It’s no secret that our world is becoming more and more digital by the year. This might leave some wondering if the traditional paper-to-ink-printing will survive. We feel confident that it will.
So far, the printing industry has stood the test of time but not without having to adopt new technologies. The secret to surviving this digital surge has been to become multi-faceted, not simply multi-channel.
In this blog, we’ll dive into the future of printing and what the industry needs to do to stay ahead of the game.
Emerging Trends in the Printing Industry
The key to survival is staying up to date with new inventions and adopting them at the right time. There are thousands of innovations going on around the world aimed to strengthen the technology of the printing industry.
Currently, web to print, also known as online ordering, is a main source of earning for printing companies. It easily allows businesses to place print orders from an online supplier and have it shipped to their location.

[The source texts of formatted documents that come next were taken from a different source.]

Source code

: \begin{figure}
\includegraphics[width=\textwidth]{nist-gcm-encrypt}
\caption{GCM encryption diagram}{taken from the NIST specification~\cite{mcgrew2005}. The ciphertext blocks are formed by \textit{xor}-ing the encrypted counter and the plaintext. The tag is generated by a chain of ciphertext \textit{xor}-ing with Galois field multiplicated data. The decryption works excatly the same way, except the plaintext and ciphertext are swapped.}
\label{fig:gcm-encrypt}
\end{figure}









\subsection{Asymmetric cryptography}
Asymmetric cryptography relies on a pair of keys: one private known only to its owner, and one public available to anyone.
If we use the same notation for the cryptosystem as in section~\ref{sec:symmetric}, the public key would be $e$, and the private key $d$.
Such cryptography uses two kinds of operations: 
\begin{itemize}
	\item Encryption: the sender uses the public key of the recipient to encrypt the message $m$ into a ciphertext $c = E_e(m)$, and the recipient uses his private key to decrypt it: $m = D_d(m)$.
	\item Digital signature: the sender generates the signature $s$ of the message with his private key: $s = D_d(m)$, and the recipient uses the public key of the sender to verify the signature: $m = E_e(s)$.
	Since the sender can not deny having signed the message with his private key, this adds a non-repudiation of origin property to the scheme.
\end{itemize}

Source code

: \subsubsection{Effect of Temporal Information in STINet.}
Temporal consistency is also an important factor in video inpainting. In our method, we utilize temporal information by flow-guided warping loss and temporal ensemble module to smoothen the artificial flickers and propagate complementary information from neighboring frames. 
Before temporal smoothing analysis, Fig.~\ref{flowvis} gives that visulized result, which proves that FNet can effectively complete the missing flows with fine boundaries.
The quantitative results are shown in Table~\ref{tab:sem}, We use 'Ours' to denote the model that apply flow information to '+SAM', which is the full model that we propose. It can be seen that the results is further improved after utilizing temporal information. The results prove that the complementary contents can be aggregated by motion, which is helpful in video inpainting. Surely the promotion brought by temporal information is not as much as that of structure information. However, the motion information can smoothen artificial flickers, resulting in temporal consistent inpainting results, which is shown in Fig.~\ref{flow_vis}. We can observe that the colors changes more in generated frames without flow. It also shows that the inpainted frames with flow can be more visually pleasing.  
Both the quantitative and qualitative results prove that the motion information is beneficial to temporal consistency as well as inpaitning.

Printing Trends That Are Still Very Much Alive
Direct mail is still very much a thing. In fact, the average response rate for direct mail sits at 9% which is a big jump from the 0.12% response to emails. To order those flyers you need a commercial printing company. And there are numerous benefits to using your local printing company.
What Does a Successful Printing Company Look Like?
Today’s successful printing companies are smart about how they are structuring their business. They stack their team with brilliant people who can create new ideas and open new ways of staying ahead of the trends.
The knowledge of digital marketing and the branding of new products is key. So, new blood in these organizations bring motivation where new ideas will float for making profits better.
There’s No “I” in Team
Successful printing companies create business relationships among all departments of the organization. This blending creates an empowering and creative atmosphere for the editors, writers, designers and readers to share their ideas and feelings and invent new ideas for the business.
These infrastructure characteristics are sure to set printing companies apart and help them survive in our digital world.
Who is The New Target of the Printing Industry?
Many newspapers have been revising content in order to target a more specific—and generally younger—audience. We have learned that the general population wants their news delivered in bite-sized packages. Serious, high-quality print media can also rub shoulders with digital media successfully on channels such as Snapchat.
In an age of fake news and filter bubbles, serious print media brands are now directing their print to younger readers with enquiring minds. They’re targeting those who are interested in hard copy media and want beacons of truth to turn to on digital platforms.
A New Generation
The thought that a new generation of readers interested in both credible media and the appeal of retro print media was reinforced by Francesco Franchi, Managing Editor of La Republica.
Franchi was responsible for launching a new print magazine section in the Italian paper called Robinson. Robinson is a celebration of retro design. It deliberately mixes up journalistic styles, visuals, and subject matter. The ambition was to create something cool that young readers will want to be seen with. In other words an intellectual accessory and a classic tale of the industry adapting to the trends.
Is the Printing Industry Declining?
The printing industry is not immune to digital disruption, but it will thrive by focusing on core engineering efficiencies to create a competitive advantage. Expanding outside partnerships and innovating to create new products and services is oh-so-important.
In the upcoming decade – flexibility and a willingness to experiment with new methods will likely be the factors that determine whether a newspaper, for example, survives or falters.
Yes, the news industry has had a rough decade. Print readership is steadily declining, newspapers are closing, and journalists with decades of experience are being laid off. But just as other sectors, such as food and music, have swung from instant consumption and disposability back towards quality and authenticity, perhaps print media is swinging back from the brink.